TASK INSTRUCTIONS:
Your copy of the listing must be exact and must hold no images.

SUPPLIED INFORMATION:
□ □ □ □ □

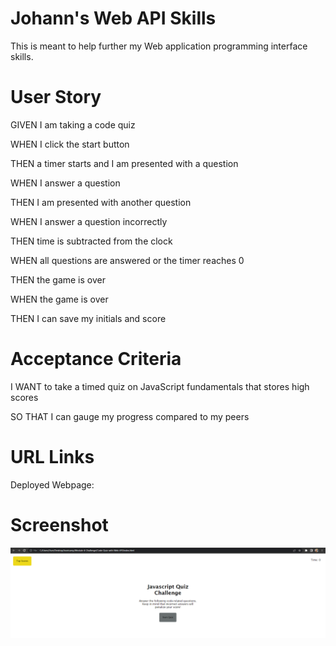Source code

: <h1> Johann's Web API Skills </h1>

This is meant to help further my Web application programming interface skills. 

<h1> User Story </h1>

GIVEN I am taking a code quiz

WHEN I click the start button

THEN a timer starts and I am presented with a question

WHEN I answer a question

THEN I am presented with another question

WHEN I answer a question incorrectly

THEN time is subtracted from the clock

WHEN all questions are answered or the timer reaches 0

THEN the game is over

WHEN the game is over

THEN I can save my initials and score

<h1> Acceptance Criteria </h1>

I WANT to take a timed quiz on JavaScript fundamentals that stores high scores

SO THAT I can gauge my progress compared to my peers

<h1> URL Links </h1>

Deployed Webpage:

<h1> Screenshot </h1>

<img src="Javascript-quiz.png">
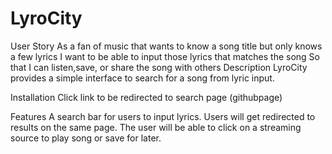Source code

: # LyroCity
User Story
As a fan of music that wants to know a song title but only knows a few lyrics
I want to be able to input those lyrics that matches the song
So that I can listen,save, or share the song with others
Description
LyroCity provides a simple interface to search for a song from lyric input.

Installation
Click link to be redirected to search page (githubpage)

Features
A search bar for users to input lyrics.
Users will get redirected to results on the same page.
The user will be able to click on a streaming source to play song or save for later.
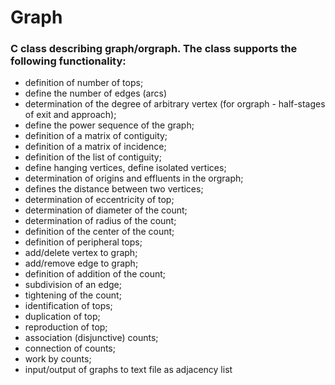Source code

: # Graph
### C class describing graph/orgraph. The class supports the following functionality:
- definition of number of tops;
- define the number of edges (arcs)
- determination of the degree of arbitrary vertex (for orgraph - half-stages of exit and approach);
- define the power sequence of the graph;
- definition of a matrix of contiguity;
- definition of a matrix of incidence;
- definition of the list of contiguity;
- define hanging vertices, define isolated vertices;
- determination of origins and effluents in the orgraph;
- defines the distance between two vertices;
- determination of eccentricity of top;
- determination of diameter of the count;
- determination of radius of the count;
- definition of the center of the count;
- definition of peripheral tops;
- add/delete vertex to graph;
- add/remove edge to graph;
- definition of addition of the count;
- subdivision of an edge;
- tightening of the count;
- identification of tops;
- duplication of top;
- reproduction of top;
- association (disjunctive) counts;
- connection of counts;
- work by counts;
- input/output of graphs to text file as adjacency list
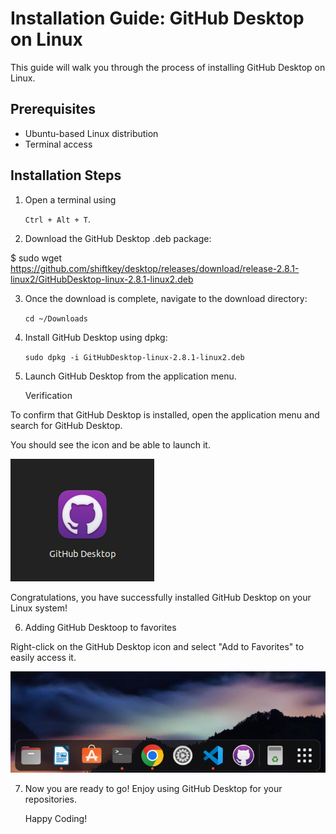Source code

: # Installation Guide: GitHub Desktop on Linux

This guide will walk you through the process of installing GitHub Desktop on Linux.

## Prerequisites

- Ubuntu-based Linux distribution
- Terminal access

## Installation Steps

1. Open a terminal using 

    `Ctrl + Alt + T`.

2. Download the GitHub Desktop .deb package:

 $ sudo wget https://github.com/shiftkey/desktop/releases/download/release-2.8.1-linux2/GitHubDesktop-linux-2.8.1-linux2.deb

3. Once the download is complete, navigate to the download directory:

    `cd ~/Downloads`



4. Install GitHub Desktop using dpkg:

    `sudo dpkg -i GitHubDesktop-linux-2.8.1-linux2.deb`

5. Launch GitHub Desktop from the application menu.

    Verification

To confirm that GitHub Desktop is installed, open the application menu and search for GitHub Desktop. 

You should see the icon and be able to launch it.


![Alt text](image.png)


Congratulations, you have successfully installed GitHub Desktop on your Linux system!

6. Adding GitHub Desktoop to favorites

Right-click on the GitHub Desktop icon and select "Add to Favorites" to easily access it.

![Alt text](image-1.png)

7. Now you are ready to go! Enjoy using GitHub Desktop for your repositories.

    Happy Coding!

□ □ □ □ □

WRITTEN ANSWER:
Source code

: <h1> Johann's Web API Skills </h1>

This is meant to help further my Web application programming interface skills. 

<h1> User Story </h1>

GIVEN I am taking a code quiz

WHEN I click the start button

THEN a timer starts and I am presented with a question

WHEN I answer a question

THEN I am presented with another question

WHEN I answer a question incorrectly

THEN time is subtracted from the clock

WHEN all questions are answered or the timer reaches 0

THEN the game is over

WHEN the game is over

THEN I can save my initials and score

<h1> Acceptance Criteria </h1>

I WANT to take a timed quiz on JavaScript fundamentals that stores high scores

SO THAT I can gauge my progress compared to my peers

<h1> URL Links </h1>

Deployed Webpage:

<h1> Screenshot </h1>

<img src="Javascript-quiz.png">
Source code

: # LyroCity
User Story
As a fan of music that wants to know a song title but only knows a few lyrics
I want to be able to input those lyrics that matches the song
So that I can listen,save, or share the song with others
Description
LyroCity provides a simple interface to search for a song from lyric input.

Installation
Click link to be redirected to search page (githubpage)

Features
A search bar for users to input lyrics.
Users will get redirected to results on the same page.
The user will be able to click on a streaming source to play song or save for later.
Source code

: # Graph
### C class describing graph/orgraph. The class supports the following functionality:
- definition of number of tops;
- define the number of edges (arcs)
- determination of the degree of arbitrary vertex (for orgraph - half-stages of exit and approach);
- define the power sequence of the graph;
- definition of a matrix of contiguity;
- definition of a matrix of incidence;
- definition of the list of contiguity;
- define hanging vertices, define isolated vertices;
- determination of origins and effluents in the orgraph;
- defines the distance between two vertices;
- determination of eccentricity of top;
- determination of diameter of the count;
- determination of radius of the count;
- definition of the center of the count;
- definition of peripheral tops;
- add/delete vertex to graph;
- add/remove edge to graph;
- definition of addition of the count;
- subdivision of an edge;
- tightening of the count;
- identification of tops;
- duplication of top;
- reproduction of top;
- association (disjunctive) counts;
- connection of counts;
- work by counts;
- input/output of graphs to text file as adjacency list
Source code

: # Installation Guide: GitHub Desktop on Linux

This guide will walk you through the process of installing GitHub Desktop on Linux.

## Prerequisites

- Ubuntu-based Linux distribution
- Terminal access

## Installation Steps

1. Open a terminal using 

    `Ctrl + Alt + T`.

2. Download the GitHub Desktop .deb package:

 $ sudo wget https://github.com/shiftkey/desktop/releases/download/release-2.8.1-linux2/GitHubDesktop-linux-2.8.1-linux2.deb

3. Once the download is complete, navigate to the download directory:

    `cd ~/Downloads`



4. Install GitHub Desktop using dpkg:

    `sudo dpkg -i GitHubDesktop-linux-2.8.1-linux2.deb`

5. Launch GitHub Desktop from the application menu.

    Verification

To confirm that GitHub Desktop is installed, open the application menu and search for GitHub Desktop. 

You should see the icon and be able to launch it.


![Alt text](image.png)


Congratulations, you have successfully installed GitHub Desktop on your Linux system!

6. Adding GitHub Desktoop to favorites

Right-click on the GitHub Desktop icon and select "Add to Favorites" to easily access it.

![Alt text](image-1.png)

7. Now you are ready to go! Enjoy using GitHub Desktop for your repositories.

    Happy Coding!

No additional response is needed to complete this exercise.